__TEXTO__.
-.-.-

Frágil, mas não melindroso. Porque o melindre é apenas orgulho. O que dói é a casca, o invólucro da alma. Almas não sentem dor. Quando for possível, quebra-se a casca e o verdadeiro sentido da vida surge. A gema. O ouro. Nem antes nem depois, apenas quando for seu tempo. Sem pressa. Um verso no meio da noite. Uma canção ao raiar o dia. Delicado.

Faça-se falar toda a poesia possível que seu espírito pronuncia. Faça-se enorme como a sombra projetada na parede, em luz de velas. Faça-se o inverso, cante para si uma música que só você conhece. Fique tímido. Faça o que quiser, só não carregue o rancor. O rancor é um motor ligado enfiado na areia. Não vai tirar o seu barco do atoleiro. O rancor e o amor são como a areia da praia e o mar: quando um está, o outro desaparece. Escolhas. O deus oferece as oportunidades. O ser divino escolhe a vida. Escolhe mesmo na morte. O fim que se apresenta é apenas mais uma ilusão. Dura o tempo de piscar o olho. O olho de Brahma.

-.-.-

__LINHAS FORNECIDAS__.
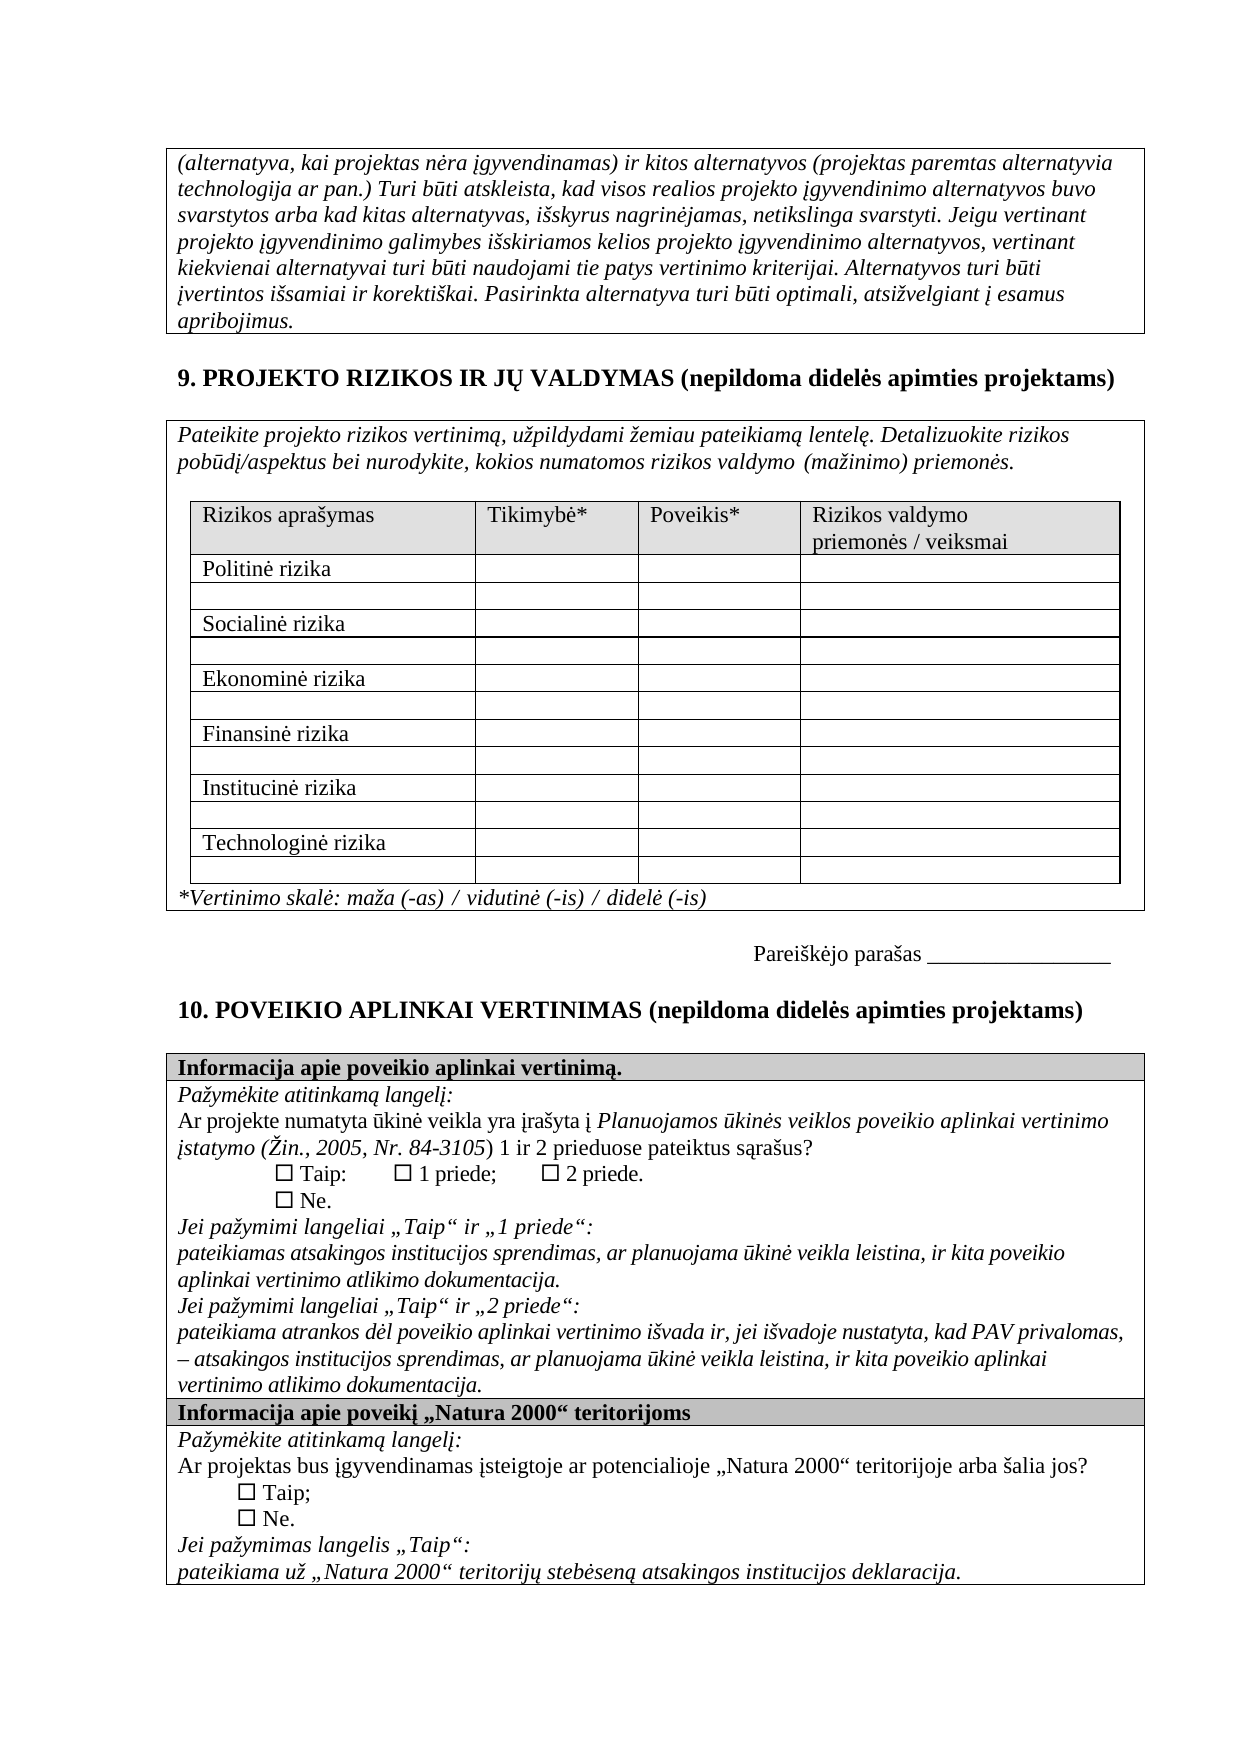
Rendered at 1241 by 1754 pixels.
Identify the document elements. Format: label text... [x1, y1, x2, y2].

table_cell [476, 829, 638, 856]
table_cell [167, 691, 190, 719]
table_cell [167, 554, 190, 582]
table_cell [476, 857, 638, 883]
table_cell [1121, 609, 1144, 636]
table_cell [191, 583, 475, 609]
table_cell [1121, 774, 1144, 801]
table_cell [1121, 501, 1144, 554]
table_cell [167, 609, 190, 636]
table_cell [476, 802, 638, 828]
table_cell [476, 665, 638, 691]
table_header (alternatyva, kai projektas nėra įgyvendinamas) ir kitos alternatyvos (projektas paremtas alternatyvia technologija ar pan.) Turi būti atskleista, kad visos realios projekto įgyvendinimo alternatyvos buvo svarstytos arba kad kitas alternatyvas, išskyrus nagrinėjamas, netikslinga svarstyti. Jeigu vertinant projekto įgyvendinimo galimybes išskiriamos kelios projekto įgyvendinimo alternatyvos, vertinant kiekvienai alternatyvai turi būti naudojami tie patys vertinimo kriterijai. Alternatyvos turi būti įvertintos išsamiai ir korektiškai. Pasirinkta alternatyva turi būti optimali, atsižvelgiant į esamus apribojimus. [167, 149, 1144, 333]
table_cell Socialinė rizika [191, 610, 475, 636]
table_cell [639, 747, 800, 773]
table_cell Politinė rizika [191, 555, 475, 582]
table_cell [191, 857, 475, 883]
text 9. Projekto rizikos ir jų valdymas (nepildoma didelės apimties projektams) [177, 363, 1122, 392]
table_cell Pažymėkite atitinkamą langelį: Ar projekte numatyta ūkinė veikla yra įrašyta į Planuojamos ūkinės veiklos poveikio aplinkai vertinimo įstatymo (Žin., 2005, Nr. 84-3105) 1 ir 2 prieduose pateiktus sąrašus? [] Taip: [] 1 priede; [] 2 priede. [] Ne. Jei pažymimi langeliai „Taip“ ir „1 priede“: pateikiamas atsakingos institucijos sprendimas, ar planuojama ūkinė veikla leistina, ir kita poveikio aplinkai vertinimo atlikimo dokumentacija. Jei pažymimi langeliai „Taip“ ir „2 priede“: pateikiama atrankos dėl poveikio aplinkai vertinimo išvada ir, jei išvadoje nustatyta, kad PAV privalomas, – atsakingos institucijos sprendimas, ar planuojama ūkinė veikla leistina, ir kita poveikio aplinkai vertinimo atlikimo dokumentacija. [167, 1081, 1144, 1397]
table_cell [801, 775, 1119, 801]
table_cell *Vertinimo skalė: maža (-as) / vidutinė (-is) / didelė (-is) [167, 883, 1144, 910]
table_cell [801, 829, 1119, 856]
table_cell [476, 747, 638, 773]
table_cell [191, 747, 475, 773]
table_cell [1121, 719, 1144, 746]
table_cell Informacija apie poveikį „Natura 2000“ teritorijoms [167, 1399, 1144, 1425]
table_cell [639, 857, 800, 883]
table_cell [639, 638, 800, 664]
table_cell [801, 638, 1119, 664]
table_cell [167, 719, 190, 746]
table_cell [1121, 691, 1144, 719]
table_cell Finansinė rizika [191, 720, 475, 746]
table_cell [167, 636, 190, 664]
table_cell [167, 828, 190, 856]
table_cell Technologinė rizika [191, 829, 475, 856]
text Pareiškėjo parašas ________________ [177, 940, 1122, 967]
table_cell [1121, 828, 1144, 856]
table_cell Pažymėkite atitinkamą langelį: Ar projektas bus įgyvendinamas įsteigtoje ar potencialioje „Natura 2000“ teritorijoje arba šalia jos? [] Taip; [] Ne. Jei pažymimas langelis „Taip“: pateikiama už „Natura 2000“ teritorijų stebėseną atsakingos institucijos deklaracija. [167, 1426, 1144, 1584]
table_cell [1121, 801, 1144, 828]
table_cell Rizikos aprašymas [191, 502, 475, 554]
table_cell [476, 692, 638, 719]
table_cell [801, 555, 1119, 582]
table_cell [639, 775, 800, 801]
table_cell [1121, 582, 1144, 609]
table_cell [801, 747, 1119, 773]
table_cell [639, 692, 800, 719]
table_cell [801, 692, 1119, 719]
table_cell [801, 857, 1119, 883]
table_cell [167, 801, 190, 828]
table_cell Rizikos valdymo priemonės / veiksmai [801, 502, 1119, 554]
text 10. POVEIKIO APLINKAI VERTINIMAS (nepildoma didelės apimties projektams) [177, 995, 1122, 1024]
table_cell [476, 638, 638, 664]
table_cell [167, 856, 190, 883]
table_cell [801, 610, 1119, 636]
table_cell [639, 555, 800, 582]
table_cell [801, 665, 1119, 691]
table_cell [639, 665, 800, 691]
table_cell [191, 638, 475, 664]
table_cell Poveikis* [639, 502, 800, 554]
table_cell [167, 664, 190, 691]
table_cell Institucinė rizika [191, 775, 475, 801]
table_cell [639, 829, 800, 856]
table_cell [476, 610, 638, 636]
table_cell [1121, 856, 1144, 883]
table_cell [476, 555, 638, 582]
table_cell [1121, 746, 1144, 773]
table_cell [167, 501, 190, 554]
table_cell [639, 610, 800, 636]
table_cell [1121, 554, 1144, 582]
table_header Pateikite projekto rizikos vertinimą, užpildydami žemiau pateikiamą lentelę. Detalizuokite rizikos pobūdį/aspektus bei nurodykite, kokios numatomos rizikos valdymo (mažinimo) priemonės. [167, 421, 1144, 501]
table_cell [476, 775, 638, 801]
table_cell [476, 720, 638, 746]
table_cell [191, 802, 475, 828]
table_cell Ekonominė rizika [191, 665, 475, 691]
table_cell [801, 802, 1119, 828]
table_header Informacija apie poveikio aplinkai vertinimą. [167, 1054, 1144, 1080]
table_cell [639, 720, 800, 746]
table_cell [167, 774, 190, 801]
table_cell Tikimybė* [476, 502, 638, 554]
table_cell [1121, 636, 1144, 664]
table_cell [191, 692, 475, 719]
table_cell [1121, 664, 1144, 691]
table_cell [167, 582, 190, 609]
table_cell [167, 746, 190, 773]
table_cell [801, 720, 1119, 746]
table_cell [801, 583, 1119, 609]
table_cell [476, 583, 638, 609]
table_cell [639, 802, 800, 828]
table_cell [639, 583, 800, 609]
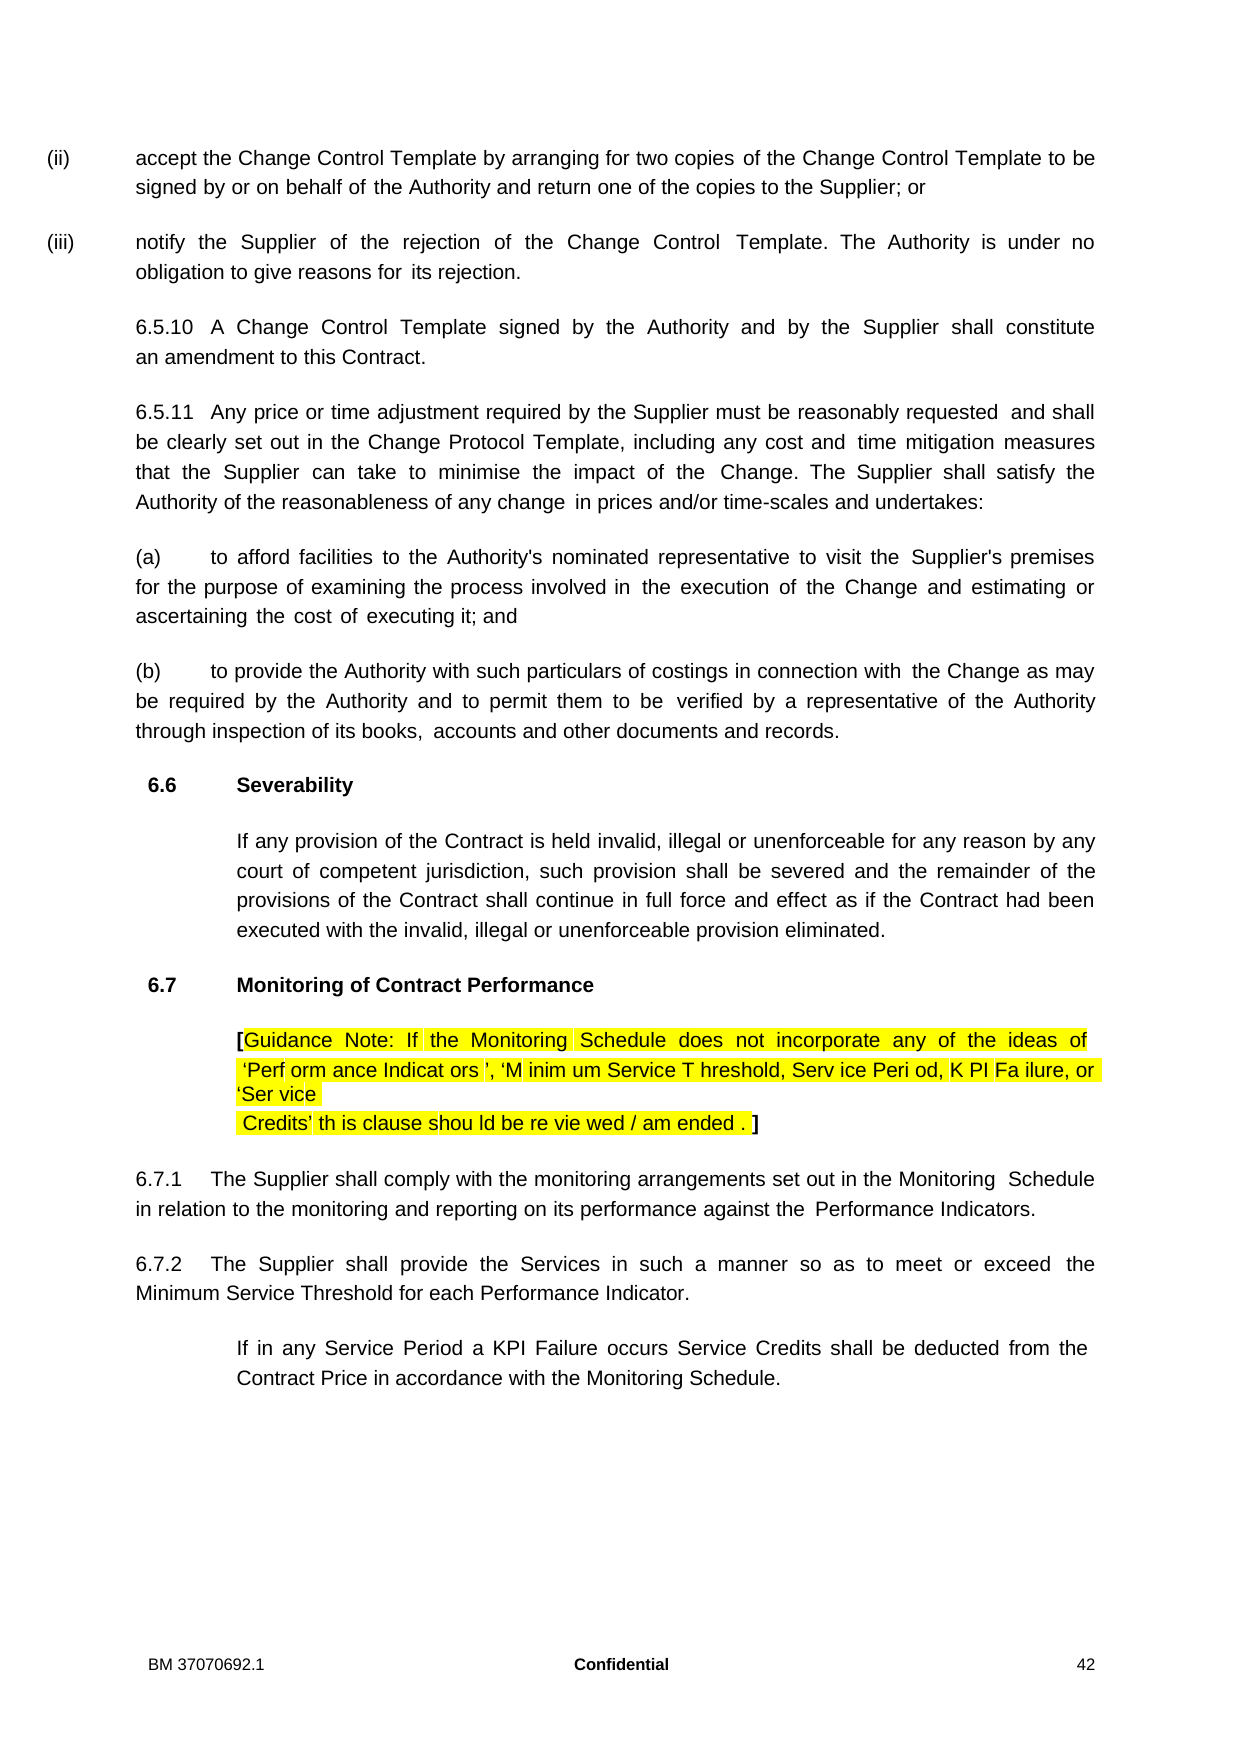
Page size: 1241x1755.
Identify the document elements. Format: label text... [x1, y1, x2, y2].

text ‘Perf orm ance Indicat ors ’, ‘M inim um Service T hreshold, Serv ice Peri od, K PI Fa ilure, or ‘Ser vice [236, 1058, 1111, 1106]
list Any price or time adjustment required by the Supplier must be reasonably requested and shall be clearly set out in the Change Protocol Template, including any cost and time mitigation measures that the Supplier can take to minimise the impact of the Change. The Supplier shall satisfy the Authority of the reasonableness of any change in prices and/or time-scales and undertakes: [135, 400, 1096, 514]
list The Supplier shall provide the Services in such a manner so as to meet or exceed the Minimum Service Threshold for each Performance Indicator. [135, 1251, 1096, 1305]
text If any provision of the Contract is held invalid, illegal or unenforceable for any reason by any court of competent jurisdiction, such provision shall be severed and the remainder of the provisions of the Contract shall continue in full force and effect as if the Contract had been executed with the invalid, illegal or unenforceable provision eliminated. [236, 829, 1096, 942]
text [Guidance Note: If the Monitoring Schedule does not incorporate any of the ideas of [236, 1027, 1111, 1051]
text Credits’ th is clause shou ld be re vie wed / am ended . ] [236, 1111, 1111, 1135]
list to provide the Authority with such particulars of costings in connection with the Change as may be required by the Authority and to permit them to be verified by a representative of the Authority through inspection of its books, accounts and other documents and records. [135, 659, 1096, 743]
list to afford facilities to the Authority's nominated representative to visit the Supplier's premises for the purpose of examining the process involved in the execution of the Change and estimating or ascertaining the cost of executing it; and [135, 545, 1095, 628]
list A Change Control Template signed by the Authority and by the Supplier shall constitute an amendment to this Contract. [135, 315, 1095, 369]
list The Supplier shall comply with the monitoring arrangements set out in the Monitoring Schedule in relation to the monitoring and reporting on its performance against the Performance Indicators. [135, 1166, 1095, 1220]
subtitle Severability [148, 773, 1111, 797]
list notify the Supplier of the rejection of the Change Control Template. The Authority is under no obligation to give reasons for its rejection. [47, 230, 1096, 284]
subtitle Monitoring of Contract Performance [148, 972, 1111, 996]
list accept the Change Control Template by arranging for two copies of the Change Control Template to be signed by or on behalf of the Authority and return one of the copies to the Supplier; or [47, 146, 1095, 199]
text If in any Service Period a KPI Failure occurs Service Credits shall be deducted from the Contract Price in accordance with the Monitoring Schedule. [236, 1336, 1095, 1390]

-.-.-

__TAREFAS__.
**A)** Responda a estas perguntas sobre o texto sobre fragilidade e rancor:
(i) Segundo o texto, o que é que dói?
(ii) Com que o texto compara o rancor e o amor?
(iii) Quem, de acordo com o texto, escolhe a vida?
**B)** Transcreva todas as frases do texto sobre fragilidade e rancor que começam com "Faça-se".
**C)** Prossiga com o texto sobre fragilidade e rancor a partir da última frase apresentada.

__RESPOSTAS__.
**A)**
(i) A casca, o invólucro da alma.
(ii) Com a areia da praia e o mar.
(iii) O ser divino.

**B)**
- Faça-se falar toda a poesia possível que seu espírito pronuncia.
- Faça-se enorme como a sombra projetada na parede, em luz de velas.
- Faça-se o inverso, cante para si uma música que só você conhece.

**C)**
terça-feira, 13 de novembro de 2012

Eu te amo



- eu te amo.
- como é?
- eu-te-amo.
- ah.
(silêncio profundo, olhares pendurados no varal, para secarem).
- sabe, quando eu era criança, gostava de subir no telhado de casa e ficar olhando as pessoas passarem. Elas não me viam e eu nem ligava. Era invisível. Como o vento que soprava em suas nucas.
(silêncio ainda).
- eu também gostava de tomar chá gelado com bastante limão. E comer bolinho de chuva com café. Biscoitos. Andar de bicicleta o dia inteiro. Eu amava ouvir música, alto. Ficava sozinho horas e horas e horas. Não tinha medo de nada. Subia em árvore. Mergulhava de cabeça. Caia da cerca. Andava no escuro.
- eu amo essa pessoa que você é.
- “eu não sei quem sou, que alma tenho...” represento em mim o grande personagem da minha vida. Olho no espelho e não reconheço senão os traços; a pessoa, ela mesma, não entendo. Pisca os olhos demasiado. Sorri nervoso, a boca seca. O mundo, alecrim. E eu, os galhos esquecidos sem as folhas de uma árvore nua. Subam de volta em mim! E elas me ignoram.
- mas você, apesar de tentar o contrário, é bem uma pessoa.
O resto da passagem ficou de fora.